Holmes' lawyers have reserved the right to call a psychologist who examined Holmes as an expert witness to testify about her relationship with Balwani and about the alleged abuse.
Roth and Gilchrist agreed that taking the stand comes with significant risk.
"She will be subject to cross examination, and the government is often given considerable leeway on cross examination to impeach a witness, including a defendant, by asking about specific acts that they might not otherwise have been able to put before the jury," Roth said.
"The downside of this defense is if the jurors believe that this is a ploy, if they see this cynically, it'll explode. I mean, it's a terrible position to be in, in a trial about your honesty and your integrity, for any juror to start to wonder: Is this right, or was this a convenient story they could tell? That would be a real big risk," Gilchrist said.
Holmes, once proclaimed the world's youngest female self-made billionaire, has suggested in court documents that she was being controlled by Balwani.
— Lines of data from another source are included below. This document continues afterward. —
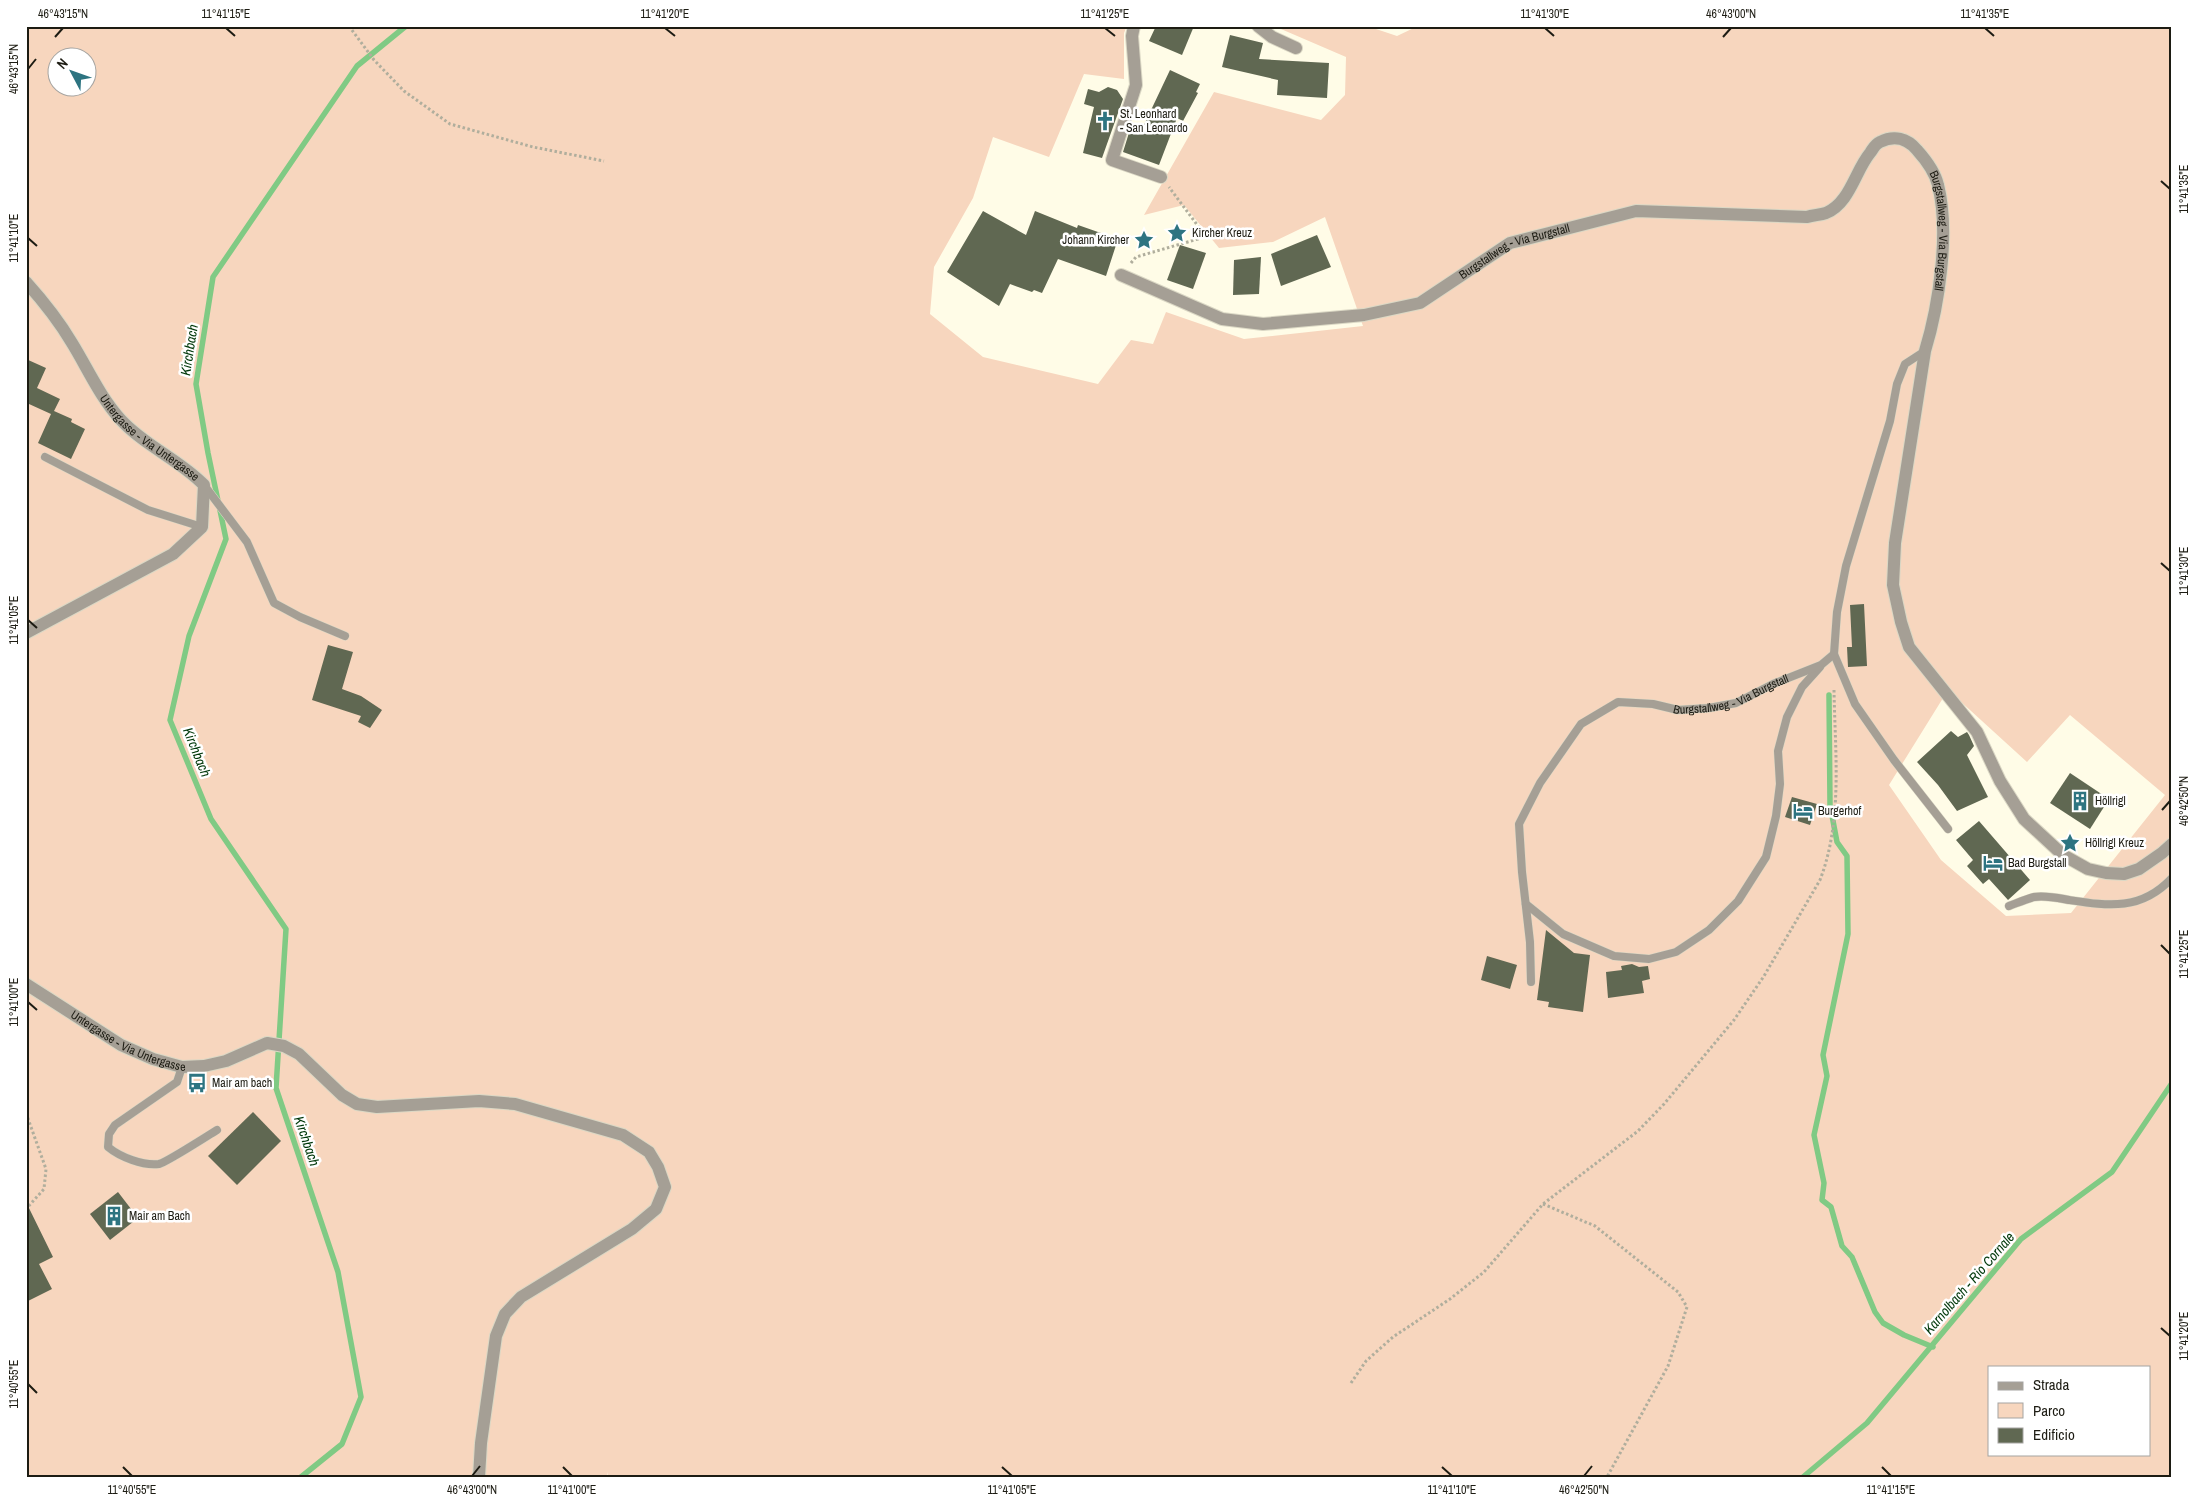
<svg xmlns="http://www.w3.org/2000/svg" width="2198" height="1503" font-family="'Archivo Narrow',sans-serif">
<rect width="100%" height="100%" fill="#fffce7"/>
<path fill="#f7d6be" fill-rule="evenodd" d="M 26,26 L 1127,26 L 1124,33 L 1124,79 L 1084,74 L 1049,157 L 993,137 L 973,198 L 934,267 L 930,314 L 983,357 L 1098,384 L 1131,340 L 1153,344 L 1166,312 L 1244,339 L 1363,326 L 1325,217 L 1273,242 L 1219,248 L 1184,205 L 1144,215 L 1214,92 L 1321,120 L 1345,95 L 1346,57 L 1274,26 L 1367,26 L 1397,36 L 1418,26 L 2172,26 L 2172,1477 L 607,1477 L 608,1472 L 606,1477 L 26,1477 ZM 58,58 L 88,58 L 88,88 L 58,88 ZM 1948,690 L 2027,762 L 2070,715 L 2165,795 L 2071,913 L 2006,916 L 1941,860 L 1889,785 ZM 1989,1367 L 2149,1367 L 2149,1454 L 1989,1454 Z"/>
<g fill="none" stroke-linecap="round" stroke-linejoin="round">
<g stroke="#80ca84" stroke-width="5.5">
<path d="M 1829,695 L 1830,805 L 1837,842 L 1847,856 L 1848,934 L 1823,1055 L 1827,1076 L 1814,1135 L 1824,1183 L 1822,1200 L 1831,1207 L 1842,1246 L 1852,1257 L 1875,1312 L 1883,1323 L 1904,1335 L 1933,1347"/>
<path d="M 301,1477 L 342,1444 L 361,1397 L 338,1272 L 276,1088 L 286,929 L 211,819 L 170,720 L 189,636 L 226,539 L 208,453 L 196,384 L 213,277 L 357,66 L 406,26"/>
<path d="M 1803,1477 L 1867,1423 L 2021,1239 L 2112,1172 L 2172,1083"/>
</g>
</g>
<g fill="#606852">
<path d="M 1156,26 L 1194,26 L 1182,55 L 1149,41 Z"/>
<path d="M 1230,35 L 1263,43 L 1259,59 L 1329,63 L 1327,98 L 1277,95 L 1278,80 L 1222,67 Z"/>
<path d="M 1170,70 L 1200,84 L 1196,92 L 1198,93 L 1183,121 L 1177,118 L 1159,165 L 1123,152 L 1132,123 L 1143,127 Z"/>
<path d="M 1108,87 L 1117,90 L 1123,99 L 1102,158 L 1083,153 L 1094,107 L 1084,104 L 1088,89 L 1099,92 Z"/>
<path d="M 983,211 L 1026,235 L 1035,211 L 1077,228 L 1078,225 L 1118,239 L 1106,276 L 1058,259 L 1042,293 L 1034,290 L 1032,292 L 1010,284 L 999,306 L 947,272 Z"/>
<path d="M 1317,235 L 1331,267 L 1281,286 L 1271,254 Z"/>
<path d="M 1180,245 L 1206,253 L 1193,289 L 1167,280 Z"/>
<path d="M 1261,257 L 1259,294 L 1233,295 L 1234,260 Z"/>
<path d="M 26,359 L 46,368 L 37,388 L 60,399 L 54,411 L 72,419 L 71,422 L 85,429 L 71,459 L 38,443 L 51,414 L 29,404 L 26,410 Z"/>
<path d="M 1864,604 L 1867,666 L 1848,667 L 1847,647 L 1852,647 L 1850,605 Z"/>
<path d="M 328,645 L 353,652 L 342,689 L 361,696 L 382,710 L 370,728 L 358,722 L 361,716 L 312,700 Z"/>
<path d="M 1951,731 L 1958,737 L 1967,732 L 1969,735 L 1974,746 L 1967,755 L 1988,797 L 1957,811 L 1938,785 L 1917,762 Z"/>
<path d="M 2070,773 L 2109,799 L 2090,829 L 2050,803 Z"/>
<path d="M 1792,797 L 1817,804 L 1810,825 L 1785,817 Z"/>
<path d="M 1979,821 L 2030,880 L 2008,900 L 1989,879 L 1983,884 L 1967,866 L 1973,860 L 1956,840 Z"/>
<path d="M 1546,930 L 1574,953 L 1590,955 L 1583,1012 L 1548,1007 L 1549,1002 L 1537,1000 Z"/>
<path d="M 1487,956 L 1517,965 L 1510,989 L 1481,980 Z"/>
<path d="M 1632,964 L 1639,967 L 1648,966 L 1650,979 L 1642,981 L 1644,993 L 1608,998 L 1606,972 L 1622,970 L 1621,966 Z"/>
<path d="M 253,1112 L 281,1141 L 237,1185 L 208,1156 Z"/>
<path d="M 118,1192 L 138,1218 L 110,1240 L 90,1214 Z"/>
<path d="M 26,1202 L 53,1257 L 39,1264 L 52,1289 L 26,1302 Z"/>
</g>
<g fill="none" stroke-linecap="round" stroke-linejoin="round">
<defs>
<g id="service">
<path d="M 45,457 L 148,510 L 202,527"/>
<path d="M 204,485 L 247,542 L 274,603 L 300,617 L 345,636"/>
<path d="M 1834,654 L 1855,704 L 1894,760 L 1948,829"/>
<path d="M 1526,904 L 1563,934 L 1614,956 L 1649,959 L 1676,952 L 1709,930 L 1738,901 L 1766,857 L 1776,816 L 1780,784 L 1778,751 L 1787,717 L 1802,687 L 1820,667"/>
<path d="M 2009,906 C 2017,903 2026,899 2034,897 C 2045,895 2058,898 2069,900 C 2109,906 2141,911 2172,878"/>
<path id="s1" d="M 1531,982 L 1530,942 L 1522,872 L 1519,824 L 1540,783 L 1581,724 L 1618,702 L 1653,704 L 1678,710 L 1709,708 L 1736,703 L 1773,684 L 1821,665 L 1834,654 L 1837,612 L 1846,566 L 1890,421 L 1897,384 L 1905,364 L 1925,351"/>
<path d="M 182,1067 L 177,1082 L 115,1125 L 109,1134 L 108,1147 C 120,1157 143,1166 159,1164 C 167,1162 207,1136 217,1130"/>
</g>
<g id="minor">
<path d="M 1134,26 L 1132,36 L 1136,85 L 1112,160 L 1161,177"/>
<path d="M 1258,26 L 1272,37 L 1296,48"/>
<path id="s2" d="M 1121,275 L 1222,319 L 1263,324 L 1364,315 L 1420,303 L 1510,243 L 1636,211 L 1807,217 C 1813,215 1820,215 1826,213 C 1850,203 1855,171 1870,153 C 1873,149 1875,144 1880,142 C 1894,135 1907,138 1917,150 C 1926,160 1935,172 1938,185 C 1950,232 1939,305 1925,351 L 1895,543 L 1893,585 L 1901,622 L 1909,647 L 1977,732 L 2000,781 L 2024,819 L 2063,855 L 2088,869 L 2106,873 L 2124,874 L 2139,869 L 2162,853 L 2172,844"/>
<path id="s3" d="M 26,282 C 44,302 59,321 72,343 C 88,369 100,397 121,420 C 145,446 180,460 204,485 L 202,527 L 173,554 L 26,633"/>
</g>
<g id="tertiary">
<path id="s4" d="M 26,984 L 121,1045 L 153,1059 L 182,1067 L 204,1066 L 226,1061 L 267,1043 L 284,1046 L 299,1054 L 342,1095 L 357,1104 L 377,1107 L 479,1101 L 515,1104 L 623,1135 L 649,1152 L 658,1167 L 665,1187 L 656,1209 L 632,1229 L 521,1297 L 505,1314 L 496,1336 L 481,1443 L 479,1477"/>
</g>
</defs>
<use href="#service" stroke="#dbd8c5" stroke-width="9"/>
<use href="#minor" stroke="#dbd8c5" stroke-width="14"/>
<use href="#tertiary" stroke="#dbd8c5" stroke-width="14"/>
<g stroke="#b0ae9d" stroke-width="3" stroke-dasharray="2.5 2.5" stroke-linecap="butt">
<path d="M 349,26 L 374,60 L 404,91 L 450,124 L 533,147 L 604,161"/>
<path d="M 1131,263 L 1136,257 L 1198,239 L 1201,235 L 1201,230 L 1169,187"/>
<path d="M 26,1113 L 46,1169 L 44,1189 L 26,1209"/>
<path d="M 1543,1204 L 1595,1226 L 1678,1292 L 1687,1307 L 1668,1366 L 1607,1477"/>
<path d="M 1351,1383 L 1366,1361 L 1393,1337 L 1450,1299 L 1484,1272 L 1543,1204 L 1638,1131 L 1664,1104 L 1734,1020 L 1764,976 L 1820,880 C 1843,820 1835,753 1834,690"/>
</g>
<use href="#service" stroke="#a59f95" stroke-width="8"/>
<use href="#minor" stroke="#a59f95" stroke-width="12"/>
<use href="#tertiary" stroke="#a59f95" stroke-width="12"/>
</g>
<path fill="none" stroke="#1d1c13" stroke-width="2" d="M 226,28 L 235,36M 665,28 L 675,36M 1105,28 L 1115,36M 1545,28 L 1554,36M 1985,28 L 1994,36M 55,37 L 63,28M 1723,37 L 1731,28M 28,69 L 36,59M 2161,181 L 2170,189M 28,238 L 37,246M 2161,563 L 2170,571M 28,620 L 37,628M 2162,810 L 2170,801M 2161,945 L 2170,954M 28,1002 L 37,1010M 2161,1328 L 2170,1336M 28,1384 L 37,1393M 123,1467 L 132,1476M 563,1467 L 572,1476M 1002,1467 L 1012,1476M 1442,1467 L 1452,1476M 1882,1467 L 1891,1476M 472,1476 L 480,1466M 1584,1476 L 1592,1466"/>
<defs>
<symbol id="church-bare" viewBox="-9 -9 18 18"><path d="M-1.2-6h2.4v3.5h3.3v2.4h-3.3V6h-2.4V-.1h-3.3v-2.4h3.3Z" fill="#2d7481" stroke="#fff" stroke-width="2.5" paint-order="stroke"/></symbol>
<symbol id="sight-bare" viewBox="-9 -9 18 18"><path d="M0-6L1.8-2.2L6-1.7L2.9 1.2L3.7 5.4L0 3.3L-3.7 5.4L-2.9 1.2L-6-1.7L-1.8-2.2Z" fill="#2d7481" stroke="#fff" stroke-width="2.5" paint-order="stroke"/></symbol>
<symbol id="building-bare" viewBox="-9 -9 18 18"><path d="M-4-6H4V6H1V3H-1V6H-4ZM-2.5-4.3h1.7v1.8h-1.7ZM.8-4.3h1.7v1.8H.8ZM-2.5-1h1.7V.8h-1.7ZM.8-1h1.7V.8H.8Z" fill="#2d7481" stroke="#fff" stroke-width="2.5" paint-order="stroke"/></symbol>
<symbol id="hotel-bare" viewBox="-9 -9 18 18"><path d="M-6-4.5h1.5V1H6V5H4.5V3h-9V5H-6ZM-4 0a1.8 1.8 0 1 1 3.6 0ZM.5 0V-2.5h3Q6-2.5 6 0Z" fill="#2d7481" stroke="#fff" stroke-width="2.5" paint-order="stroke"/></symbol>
<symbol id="bus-bare" viewBox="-9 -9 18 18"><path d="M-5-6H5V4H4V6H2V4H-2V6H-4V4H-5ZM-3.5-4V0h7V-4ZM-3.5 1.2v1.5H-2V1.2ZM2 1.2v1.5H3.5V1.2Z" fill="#2d7481" stroke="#fff" stroke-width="2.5" paint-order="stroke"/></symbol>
</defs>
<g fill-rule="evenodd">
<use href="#church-bare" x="1091" y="107" width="28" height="28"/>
<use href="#sight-bare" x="1163" y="219" width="28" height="28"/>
<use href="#sight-bare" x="1130" y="226" width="28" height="28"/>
<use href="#building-bare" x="2066" y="787" width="28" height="28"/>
<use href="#hotel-bare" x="1789" y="797" width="28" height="28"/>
<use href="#sight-bare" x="2056" y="829" width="28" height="28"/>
<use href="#hotel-bare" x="1979" y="849" width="28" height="28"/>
<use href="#bus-bare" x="183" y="1069" width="28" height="28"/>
<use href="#building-bare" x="100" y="1202" width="28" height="28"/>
</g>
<g text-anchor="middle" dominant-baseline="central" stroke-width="5" stroke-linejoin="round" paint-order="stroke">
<g font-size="12" fill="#1d1c13" stroke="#fff" text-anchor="start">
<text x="1120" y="114">St. Leonhard<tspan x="1120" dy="14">- San Leonardo</tspan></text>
<text x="1192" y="233">Kircher Kreuz</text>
<text x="1129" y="240" text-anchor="end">Johann Kircher</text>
<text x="2095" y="801">Höllrigl</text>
<text x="1818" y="811">Burgerhof</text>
<text x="2085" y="843">Höllrigl Kreuz</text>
<text x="2008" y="863">Bad Burgstall</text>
<text x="212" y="1083">Mair am bach</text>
<text x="129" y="1216">Mair am Bach</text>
</g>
<g font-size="12" fill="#1d1c13" stroke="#fff">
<text stroke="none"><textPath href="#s2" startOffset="958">Burgstallweg - Via Burgstall</textPath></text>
<text stroke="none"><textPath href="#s2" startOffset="419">Burgstallweg - Via Burgstall</textPath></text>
<text stroke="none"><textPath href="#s3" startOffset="201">Untergasse - Via Untergasse</textPath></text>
<text stroke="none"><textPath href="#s1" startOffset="436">Burgstallweg - Via Burgstall</textPath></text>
<text stroke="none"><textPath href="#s4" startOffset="118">Untergasse - Via Untergasse</textPath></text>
</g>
<g font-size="14" font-style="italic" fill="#00380a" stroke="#fff">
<text transform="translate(189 350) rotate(-81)">Kirchbach</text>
<text transform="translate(197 752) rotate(68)">Kirchbach</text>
<text transform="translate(307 1141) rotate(71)">Kirchbach</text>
<text transform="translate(1969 1283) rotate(-49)">Karnolbach - Rio Cornale</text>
</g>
</g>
<rect width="2198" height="1503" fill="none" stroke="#ffffff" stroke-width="55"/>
<rect x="1988" y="1366" width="162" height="90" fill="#ffffff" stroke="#a5a4a1"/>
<rect x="1998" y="1382" width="25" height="8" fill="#a59f95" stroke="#a5a4a1"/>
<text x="2033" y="1390" font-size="15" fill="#1d1c13">Strada</text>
<rect x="1998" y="1403" width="25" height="15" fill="#f7d6be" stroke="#a5a4a1"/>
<text x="2033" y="1416" font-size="15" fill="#1d1c13">Parco</text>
<rect x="1998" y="1428" width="25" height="15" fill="#606852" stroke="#a5a4a1"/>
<text x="2033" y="1440" font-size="15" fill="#1d1c13">Edificio</text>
<g transform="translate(72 72) rotate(311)"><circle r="24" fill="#ffffff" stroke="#a5a4a1"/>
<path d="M0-4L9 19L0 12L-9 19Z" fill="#2d7481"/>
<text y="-8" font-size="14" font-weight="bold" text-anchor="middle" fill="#1d1c13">N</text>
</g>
<rect x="28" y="28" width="2142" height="1448" fill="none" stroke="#1d1c13" stroke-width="2"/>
<g font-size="12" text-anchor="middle" fill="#1d1c13">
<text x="63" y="18">46°43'15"N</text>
<text x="226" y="18">11°41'15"E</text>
<text x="665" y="18">11°41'20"E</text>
<text x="1105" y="18">11°41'25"E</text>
<text x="1545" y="18">11°41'30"E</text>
<text x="1731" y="18">46°43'00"N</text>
<text x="1985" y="18">11°41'35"E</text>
<text transform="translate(14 69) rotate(-90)" y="4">46°43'15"N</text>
<text transform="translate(2184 189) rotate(-90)" y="4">11°41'35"E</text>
<text transform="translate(14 238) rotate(-90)" y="4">11°41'10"E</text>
<text transform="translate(2184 571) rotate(-90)" y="4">11°41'30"E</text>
<text transform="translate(14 620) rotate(-90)" y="4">11°41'05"E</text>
<text transform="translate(2184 801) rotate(-90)" y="4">46°42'50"N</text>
<text transform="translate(2184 954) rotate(-90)" y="4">11°41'25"E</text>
<text transform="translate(14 1002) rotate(-90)" y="4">11°41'00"E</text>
<text transform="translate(2184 1336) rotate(-90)" y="4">11°41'20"E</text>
<text transform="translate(14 1384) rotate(-90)" y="4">11°40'55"E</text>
<text x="132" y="1494">11°40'55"E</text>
<text x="472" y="1494">46°43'00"N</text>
<text x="572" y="1494">11°41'00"E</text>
<text x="1012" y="1494">11°41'05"E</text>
<text x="1452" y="1494">11°41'10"E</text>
<text x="1584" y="1494">46°42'50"N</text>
<text x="1891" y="1494">11°41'15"E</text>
</g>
</svg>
It was Balwani, her lawyers allege, who created and prepared certain company financial models presented to investors and to the company’s former business partner, Walgreens. Statements she made about the records, they said, therefore must be weighed in the context of the abusive relationship.
Holmes' lawyers also pointed out that the government's witnesses have raised the possibility that Holmes' relationship with Balwani was questionable.
“Witnesses interviewed by the government have indicated that Mr. Balwani was controlling with Ms. Holmes, that Ms. Holmes was isolated by Mr. Balwani, and that Mr. Balwani was combative with Ms. Holmes,” her attorneys wrote.
"That's certainly something that the government would need to contend with," Roth said, adding that, in order to do so, the government does not necessarily have to disprove the witnesses' claims. "Both things could be true at the same time: She could have been in an abusive relationship with him, and she could have also been acting with full understanding of what she was doing, and the fraudulent intent."
University of Washington History professor Margaret O'Mara said in an interview for Yahoo Finance's documentary film "Valley of Hype" that she wouldn't be surprised if Holmes looked to point the finger at Balwani. "I think he's really critical," O'Mara said. "He's in some ways the bad cop to her good cop."